• Work order
Every line in the records below between the one holding "left elbow: (1068, 385)" and the one holding "nose: (1145, 334)", inclusive, is to be set down exactly; all other lines are to be left out.

Data entries
++++++++

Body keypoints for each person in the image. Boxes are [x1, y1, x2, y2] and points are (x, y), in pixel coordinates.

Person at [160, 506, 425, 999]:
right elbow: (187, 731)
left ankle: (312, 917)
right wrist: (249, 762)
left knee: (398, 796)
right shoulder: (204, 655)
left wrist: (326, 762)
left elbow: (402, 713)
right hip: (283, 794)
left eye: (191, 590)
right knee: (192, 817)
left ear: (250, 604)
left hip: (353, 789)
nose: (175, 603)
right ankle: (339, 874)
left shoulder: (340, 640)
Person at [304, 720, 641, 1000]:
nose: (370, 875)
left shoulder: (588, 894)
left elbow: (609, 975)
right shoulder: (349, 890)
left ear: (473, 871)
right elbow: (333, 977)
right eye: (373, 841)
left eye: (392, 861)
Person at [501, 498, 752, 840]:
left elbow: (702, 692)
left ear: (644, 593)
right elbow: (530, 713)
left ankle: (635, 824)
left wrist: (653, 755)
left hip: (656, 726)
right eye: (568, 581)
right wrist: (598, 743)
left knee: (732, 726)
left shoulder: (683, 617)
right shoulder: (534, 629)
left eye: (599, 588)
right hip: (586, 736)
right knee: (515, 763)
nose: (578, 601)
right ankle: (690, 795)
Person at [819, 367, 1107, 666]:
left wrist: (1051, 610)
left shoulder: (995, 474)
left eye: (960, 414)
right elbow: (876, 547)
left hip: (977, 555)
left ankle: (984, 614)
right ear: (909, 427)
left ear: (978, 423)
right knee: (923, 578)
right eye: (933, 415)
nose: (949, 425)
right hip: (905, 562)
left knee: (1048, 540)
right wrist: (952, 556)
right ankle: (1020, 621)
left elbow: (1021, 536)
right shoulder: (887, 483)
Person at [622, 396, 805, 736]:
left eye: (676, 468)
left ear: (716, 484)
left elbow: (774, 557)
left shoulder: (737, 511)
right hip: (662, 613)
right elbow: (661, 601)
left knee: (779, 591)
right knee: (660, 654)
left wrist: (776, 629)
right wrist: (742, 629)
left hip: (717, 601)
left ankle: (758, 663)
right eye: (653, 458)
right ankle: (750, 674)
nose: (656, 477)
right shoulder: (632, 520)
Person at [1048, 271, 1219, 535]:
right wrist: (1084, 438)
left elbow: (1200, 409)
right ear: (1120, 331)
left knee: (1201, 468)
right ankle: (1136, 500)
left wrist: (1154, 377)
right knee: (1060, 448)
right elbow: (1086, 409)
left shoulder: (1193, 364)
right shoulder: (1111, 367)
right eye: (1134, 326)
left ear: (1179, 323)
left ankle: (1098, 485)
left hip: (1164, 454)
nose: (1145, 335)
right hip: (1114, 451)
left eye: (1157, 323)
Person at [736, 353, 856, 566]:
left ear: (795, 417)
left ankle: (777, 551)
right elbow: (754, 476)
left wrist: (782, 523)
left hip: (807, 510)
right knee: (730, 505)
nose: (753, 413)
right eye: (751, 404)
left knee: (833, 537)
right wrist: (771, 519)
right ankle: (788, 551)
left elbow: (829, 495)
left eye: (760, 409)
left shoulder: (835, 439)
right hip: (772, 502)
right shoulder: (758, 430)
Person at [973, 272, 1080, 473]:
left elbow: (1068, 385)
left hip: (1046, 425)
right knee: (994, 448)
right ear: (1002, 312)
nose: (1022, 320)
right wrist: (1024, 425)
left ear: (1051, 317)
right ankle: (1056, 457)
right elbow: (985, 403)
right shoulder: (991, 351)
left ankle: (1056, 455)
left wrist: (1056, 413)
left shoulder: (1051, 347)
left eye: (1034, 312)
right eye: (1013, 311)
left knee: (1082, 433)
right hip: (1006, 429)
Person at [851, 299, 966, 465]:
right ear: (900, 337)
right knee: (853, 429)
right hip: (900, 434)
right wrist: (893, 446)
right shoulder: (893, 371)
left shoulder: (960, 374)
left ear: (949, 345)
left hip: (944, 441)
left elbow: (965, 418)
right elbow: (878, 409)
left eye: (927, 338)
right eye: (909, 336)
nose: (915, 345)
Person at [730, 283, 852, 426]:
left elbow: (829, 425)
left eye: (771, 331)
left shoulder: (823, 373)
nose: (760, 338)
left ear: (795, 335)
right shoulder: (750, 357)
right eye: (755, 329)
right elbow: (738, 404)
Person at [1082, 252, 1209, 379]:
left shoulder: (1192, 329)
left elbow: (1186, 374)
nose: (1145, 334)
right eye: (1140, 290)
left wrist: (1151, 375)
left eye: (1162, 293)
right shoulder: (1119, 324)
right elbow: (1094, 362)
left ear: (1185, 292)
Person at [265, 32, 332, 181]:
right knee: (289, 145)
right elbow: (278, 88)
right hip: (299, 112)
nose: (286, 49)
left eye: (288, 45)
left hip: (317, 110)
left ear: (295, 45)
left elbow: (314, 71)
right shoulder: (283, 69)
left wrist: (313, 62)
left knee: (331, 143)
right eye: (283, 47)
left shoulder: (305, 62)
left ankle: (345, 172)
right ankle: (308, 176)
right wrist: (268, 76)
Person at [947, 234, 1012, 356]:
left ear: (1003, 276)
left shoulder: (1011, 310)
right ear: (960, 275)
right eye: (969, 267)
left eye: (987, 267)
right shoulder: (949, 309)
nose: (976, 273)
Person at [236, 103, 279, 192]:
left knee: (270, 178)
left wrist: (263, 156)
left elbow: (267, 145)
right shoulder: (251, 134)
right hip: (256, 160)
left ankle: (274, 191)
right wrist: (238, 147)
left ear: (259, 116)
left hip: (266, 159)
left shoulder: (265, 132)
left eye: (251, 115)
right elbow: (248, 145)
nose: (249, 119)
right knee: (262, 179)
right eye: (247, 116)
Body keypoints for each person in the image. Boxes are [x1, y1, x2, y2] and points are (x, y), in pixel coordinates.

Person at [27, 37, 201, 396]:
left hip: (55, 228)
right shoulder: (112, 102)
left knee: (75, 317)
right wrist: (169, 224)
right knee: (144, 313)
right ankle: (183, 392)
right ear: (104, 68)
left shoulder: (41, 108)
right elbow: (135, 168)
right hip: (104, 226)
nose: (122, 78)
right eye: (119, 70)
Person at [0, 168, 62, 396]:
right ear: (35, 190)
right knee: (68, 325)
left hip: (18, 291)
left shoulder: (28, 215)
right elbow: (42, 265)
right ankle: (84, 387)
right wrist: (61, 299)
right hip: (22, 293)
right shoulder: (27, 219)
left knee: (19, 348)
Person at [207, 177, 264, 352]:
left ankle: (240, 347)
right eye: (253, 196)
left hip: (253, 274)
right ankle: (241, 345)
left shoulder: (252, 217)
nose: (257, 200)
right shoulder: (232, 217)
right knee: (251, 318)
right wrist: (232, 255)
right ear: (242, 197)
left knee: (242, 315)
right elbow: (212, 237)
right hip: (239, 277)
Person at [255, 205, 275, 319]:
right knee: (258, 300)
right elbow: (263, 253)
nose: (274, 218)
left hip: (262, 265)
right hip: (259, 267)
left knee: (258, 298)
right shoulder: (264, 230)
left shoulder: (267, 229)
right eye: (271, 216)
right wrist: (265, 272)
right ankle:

++++++++

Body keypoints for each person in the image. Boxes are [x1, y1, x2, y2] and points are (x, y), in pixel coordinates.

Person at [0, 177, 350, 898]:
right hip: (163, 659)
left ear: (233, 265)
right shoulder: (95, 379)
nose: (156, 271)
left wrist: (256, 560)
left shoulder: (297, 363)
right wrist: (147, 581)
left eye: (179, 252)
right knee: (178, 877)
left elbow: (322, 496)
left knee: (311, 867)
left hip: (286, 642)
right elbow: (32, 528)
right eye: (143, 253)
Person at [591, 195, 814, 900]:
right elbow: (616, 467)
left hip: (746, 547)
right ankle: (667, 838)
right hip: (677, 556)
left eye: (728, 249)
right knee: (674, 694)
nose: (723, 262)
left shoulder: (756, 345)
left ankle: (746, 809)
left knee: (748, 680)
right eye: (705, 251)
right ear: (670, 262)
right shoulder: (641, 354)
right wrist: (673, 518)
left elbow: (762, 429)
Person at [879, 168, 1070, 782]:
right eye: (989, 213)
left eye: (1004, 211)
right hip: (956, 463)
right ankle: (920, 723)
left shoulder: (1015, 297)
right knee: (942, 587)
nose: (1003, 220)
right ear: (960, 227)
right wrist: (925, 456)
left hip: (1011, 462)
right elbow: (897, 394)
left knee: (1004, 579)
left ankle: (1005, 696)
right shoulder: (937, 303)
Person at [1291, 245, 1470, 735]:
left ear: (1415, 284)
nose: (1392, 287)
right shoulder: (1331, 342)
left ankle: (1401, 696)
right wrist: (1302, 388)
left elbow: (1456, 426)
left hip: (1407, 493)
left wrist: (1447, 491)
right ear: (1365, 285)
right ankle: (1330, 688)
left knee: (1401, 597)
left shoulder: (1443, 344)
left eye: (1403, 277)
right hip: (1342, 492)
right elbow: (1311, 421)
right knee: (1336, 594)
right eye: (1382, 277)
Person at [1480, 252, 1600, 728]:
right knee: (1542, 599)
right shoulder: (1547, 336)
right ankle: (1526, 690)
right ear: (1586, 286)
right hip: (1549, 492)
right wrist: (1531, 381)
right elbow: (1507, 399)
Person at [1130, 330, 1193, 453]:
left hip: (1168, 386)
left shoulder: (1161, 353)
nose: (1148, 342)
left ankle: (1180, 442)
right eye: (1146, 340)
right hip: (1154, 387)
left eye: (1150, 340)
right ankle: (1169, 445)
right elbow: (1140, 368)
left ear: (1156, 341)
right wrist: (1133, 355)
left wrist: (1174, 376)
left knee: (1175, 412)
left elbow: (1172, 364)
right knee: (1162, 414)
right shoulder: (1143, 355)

++++++++

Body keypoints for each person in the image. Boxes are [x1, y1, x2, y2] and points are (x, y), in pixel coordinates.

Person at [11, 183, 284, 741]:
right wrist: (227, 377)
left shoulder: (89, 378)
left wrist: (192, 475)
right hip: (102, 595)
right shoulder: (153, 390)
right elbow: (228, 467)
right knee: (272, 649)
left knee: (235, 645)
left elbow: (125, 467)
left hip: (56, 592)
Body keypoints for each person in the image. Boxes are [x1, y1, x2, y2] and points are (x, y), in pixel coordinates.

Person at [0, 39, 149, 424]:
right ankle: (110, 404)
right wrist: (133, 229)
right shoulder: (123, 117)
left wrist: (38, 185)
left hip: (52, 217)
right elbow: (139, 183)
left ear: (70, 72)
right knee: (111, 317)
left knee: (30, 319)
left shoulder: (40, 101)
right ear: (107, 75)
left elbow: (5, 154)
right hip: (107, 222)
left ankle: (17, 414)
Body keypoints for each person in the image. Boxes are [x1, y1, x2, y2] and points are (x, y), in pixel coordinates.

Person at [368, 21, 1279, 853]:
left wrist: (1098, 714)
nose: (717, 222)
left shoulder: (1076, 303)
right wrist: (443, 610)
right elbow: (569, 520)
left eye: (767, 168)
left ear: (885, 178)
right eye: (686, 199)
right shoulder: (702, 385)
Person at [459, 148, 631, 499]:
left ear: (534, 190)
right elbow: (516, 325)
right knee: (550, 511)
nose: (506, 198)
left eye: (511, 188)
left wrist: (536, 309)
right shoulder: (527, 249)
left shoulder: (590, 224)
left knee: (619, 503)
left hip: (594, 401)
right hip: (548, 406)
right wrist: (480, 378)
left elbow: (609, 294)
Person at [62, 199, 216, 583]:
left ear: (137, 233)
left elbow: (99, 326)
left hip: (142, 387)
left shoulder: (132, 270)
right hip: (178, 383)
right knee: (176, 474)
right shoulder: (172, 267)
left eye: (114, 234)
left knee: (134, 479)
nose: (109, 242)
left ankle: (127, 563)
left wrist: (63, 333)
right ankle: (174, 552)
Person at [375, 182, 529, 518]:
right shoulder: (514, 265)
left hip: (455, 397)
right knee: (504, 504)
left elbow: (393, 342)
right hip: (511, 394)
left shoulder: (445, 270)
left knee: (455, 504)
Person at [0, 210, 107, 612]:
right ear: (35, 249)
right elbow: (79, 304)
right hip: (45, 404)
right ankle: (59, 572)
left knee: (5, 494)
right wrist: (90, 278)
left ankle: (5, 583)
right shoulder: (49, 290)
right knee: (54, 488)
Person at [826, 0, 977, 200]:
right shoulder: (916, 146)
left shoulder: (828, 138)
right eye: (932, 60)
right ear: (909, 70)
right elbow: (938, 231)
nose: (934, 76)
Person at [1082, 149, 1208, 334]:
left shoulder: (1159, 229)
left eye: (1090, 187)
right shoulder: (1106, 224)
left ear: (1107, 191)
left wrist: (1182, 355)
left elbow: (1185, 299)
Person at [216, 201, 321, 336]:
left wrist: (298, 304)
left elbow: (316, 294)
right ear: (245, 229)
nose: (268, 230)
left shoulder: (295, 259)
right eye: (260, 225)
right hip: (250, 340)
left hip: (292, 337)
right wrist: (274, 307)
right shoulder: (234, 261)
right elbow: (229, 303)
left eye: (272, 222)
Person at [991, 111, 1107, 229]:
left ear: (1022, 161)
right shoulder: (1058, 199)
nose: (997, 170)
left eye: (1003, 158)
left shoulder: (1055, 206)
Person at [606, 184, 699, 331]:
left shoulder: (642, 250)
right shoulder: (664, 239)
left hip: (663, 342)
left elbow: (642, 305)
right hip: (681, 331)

++++++++

• Task output
left elbow: (1068, 385)
left hip: (1046, 425)
right knee: (994, 448)
right ear: (1002, 312)
nose: (1022, 320)
right wrist: (1024, 425)
left ear: (1051, 317)
right ankle: (1056, 457)
right elbow: (985, 403)
right shoulder: (991, 351)
left ankle: (1056, 455)
left wrist: (1056, 413)
left shoulder: (1051, 347)
left eye: (1034, 312)
right eye: (1013, 311)
left knee: (1082, 433)
right hip: (1006, 429)
Person at [851, 299, 966, 465]:
right ear: (900, 337)
right knee: (853, 429)
right hip: (900, 434)
right wrist: (893, 446)
right shoulder: (893, 371)
left shoulder: (960, 374)
left ear: (949, 345)
left hip: (944, 441)
left elbow: (965, 418)
right elbow: (878, 409)
left eye: (927, 338)
right eye: (909, 336)
nose: (915, 345)
Person at [730, 283, 852, 426]:
left elbow: (829, 425)
left eye: (771, 331)
left shoulder: (823, 373)
nose: (760, 338)
left ear: (795, 335)
right shoulder: (750, 357)
right eye: (755, 329)
right elbow: (738, 404)
Person at [1082, 252, 1209, 379]:
left shoulder: (1192, 329)
left elbow: (1186, 374)
nose: (1145, 334)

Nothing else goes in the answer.